*Problem to work on:* Report how many lines of the listing contain the string "Sahara", matching case exactly. Give only the number.

*Source data:*

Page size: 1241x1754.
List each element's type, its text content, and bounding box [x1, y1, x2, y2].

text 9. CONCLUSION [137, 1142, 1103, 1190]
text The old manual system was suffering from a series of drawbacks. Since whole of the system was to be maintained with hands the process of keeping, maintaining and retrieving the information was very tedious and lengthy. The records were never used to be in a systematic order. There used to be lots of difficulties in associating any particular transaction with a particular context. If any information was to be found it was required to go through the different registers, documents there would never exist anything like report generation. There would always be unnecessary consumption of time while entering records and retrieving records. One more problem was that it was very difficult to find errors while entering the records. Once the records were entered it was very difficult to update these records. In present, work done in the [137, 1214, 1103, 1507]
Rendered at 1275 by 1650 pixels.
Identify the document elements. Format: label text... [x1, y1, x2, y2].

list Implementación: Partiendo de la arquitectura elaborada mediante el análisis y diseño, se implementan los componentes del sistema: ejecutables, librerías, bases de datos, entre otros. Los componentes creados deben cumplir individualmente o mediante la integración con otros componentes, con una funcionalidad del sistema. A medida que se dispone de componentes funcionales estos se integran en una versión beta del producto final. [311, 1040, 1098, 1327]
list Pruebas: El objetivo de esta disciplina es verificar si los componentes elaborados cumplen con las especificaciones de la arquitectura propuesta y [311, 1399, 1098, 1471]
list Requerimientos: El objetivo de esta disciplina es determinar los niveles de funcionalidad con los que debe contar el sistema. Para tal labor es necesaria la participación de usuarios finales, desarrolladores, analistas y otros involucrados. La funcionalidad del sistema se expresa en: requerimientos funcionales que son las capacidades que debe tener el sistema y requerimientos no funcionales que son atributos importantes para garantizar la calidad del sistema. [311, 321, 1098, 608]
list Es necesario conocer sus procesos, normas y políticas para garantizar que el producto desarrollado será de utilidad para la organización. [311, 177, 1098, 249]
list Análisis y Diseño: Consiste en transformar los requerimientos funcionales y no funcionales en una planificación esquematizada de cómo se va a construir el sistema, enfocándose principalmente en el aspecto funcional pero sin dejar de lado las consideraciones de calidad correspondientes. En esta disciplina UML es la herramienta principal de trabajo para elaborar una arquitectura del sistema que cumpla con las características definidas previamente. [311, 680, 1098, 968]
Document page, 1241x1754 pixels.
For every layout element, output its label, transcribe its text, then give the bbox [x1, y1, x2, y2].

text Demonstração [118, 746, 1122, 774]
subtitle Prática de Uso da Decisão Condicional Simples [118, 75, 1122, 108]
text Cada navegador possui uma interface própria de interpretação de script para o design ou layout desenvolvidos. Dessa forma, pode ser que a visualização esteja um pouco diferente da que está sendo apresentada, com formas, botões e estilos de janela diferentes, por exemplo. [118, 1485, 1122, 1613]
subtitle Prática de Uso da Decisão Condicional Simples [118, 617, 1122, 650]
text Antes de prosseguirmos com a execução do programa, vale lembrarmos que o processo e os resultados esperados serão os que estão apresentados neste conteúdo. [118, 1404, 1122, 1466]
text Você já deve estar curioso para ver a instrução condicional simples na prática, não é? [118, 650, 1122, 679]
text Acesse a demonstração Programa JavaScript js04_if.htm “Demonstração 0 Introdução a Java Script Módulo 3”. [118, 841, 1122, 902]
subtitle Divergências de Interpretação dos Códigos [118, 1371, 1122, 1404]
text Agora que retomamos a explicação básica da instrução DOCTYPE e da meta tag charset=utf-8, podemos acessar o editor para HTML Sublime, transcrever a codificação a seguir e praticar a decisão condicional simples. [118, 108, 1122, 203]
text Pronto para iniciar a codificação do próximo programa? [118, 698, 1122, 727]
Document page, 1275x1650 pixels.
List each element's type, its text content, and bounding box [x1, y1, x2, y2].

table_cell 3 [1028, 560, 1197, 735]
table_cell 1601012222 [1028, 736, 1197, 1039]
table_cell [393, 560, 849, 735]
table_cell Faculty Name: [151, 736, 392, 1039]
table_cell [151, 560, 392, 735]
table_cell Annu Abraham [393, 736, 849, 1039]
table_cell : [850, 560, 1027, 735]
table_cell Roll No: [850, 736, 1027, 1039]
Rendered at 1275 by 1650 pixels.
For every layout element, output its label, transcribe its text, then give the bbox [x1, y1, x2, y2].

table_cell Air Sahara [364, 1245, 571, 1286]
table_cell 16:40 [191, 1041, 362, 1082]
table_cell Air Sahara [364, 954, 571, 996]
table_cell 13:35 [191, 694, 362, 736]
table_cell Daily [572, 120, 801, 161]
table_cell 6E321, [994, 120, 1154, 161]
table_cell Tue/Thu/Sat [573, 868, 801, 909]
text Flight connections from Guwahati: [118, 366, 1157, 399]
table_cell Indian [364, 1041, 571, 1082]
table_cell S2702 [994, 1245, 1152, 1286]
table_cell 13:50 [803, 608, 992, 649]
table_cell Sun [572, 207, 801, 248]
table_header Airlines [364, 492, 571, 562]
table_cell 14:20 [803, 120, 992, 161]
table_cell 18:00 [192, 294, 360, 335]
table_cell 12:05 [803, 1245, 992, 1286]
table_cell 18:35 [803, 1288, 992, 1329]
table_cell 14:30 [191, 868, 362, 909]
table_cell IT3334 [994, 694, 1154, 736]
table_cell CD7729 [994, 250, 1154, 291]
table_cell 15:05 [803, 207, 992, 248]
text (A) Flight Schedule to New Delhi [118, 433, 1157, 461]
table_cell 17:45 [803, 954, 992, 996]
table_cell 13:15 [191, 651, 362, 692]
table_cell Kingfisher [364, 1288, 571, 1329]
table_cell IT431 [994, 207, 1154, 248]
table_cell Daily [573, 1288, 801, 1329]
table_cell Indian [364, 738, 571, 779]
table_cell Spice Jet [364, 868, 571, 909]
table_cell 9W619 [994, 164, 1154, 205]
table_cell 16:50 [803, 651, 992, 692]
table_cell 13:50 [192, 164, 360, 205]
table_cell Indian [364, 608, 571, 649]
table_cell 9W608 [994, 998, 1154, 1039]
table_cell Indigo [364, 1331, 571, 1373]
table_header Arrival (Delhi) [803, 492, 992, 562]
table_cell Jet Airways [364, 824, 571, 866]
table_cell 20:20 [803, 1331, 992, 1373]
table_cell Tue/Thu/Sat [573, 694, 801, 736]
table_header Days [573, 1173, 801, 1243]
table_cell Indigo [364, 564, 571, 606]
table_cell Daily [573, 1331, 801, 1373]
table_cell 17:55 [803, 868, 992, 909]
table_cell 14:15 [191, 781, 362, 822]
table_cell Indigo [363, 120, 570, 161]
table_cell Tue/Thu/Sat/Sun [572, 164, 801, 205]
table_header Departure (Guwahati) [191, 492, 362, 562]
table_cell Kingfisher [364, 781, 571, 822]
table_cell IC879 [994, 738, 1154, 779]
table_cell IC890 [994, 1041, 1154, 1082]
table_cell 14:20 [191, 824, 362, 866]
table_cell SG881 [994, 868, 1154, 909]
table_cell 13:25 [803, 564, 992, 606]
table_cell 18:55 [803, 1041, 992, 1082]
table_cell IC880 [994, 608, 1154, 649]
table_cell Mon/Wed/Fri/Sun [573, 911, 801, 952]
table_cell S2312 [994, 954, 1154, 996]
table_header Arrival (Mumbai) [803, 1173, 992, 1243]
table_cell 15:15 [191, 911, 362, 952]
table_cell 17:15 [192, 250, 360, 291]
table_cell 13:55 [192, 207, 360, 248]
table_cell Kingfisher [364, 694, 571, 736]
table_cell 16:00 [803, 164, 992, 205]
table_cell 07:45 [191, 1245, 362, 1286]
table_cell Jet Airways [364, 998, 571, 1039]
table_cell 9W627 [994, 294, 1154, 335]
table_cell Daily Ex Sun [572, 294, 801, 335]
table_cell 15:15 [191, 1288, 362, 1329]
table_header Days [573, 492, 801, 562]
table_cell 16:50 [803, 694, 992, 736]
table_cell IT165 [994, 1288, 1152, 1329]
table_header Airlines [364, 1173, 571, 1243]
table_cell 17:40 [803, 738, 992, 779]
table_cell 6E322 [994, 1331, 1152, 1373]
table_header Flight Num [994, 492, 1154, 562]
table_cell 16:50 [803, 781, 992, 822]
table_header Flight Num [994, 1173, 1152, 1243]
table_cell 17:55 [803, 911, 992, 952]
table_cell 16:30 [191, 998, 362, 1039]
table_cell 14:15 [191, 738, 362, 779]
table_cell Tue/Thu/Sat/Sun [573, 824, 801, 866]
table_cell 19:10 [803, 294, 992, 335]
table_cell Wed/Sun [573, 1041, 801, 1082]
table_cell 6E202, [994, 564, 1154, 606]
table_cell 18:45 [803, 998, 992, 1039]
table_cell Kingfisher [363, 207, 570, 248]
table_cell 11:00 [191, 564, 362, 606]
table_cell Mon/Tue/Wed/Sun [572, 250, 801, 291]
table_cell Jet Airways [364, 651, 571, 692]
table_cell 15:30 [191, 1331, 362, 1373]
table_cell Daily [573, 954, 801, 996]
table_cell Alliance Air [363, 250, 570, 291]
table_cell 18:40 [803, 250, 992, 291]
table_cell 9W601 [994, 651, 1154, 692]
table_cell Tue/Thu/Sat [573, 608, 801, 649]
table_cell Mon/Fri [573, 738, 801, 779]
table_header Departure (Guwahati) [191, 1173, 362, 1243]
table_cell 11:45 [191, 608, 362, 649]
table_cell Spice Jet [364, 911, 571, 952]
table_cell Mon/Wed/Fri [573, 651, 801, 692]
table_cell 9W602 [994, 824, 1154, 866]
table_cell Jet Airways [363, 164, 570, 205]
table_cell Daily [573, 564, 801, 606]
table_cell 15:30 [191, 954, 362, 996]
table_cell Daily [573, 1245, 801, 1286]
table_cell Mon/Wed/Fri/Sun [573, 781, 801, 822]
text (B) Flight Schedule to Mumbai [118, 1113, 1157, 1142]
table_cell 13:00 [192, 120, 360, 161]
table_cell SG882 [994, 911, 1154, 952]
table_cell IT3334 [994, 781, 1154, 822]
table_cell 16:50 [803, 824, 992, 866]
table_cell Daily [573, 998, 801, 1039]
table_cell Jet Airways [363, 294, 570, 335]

*Answer for this exercise:* 2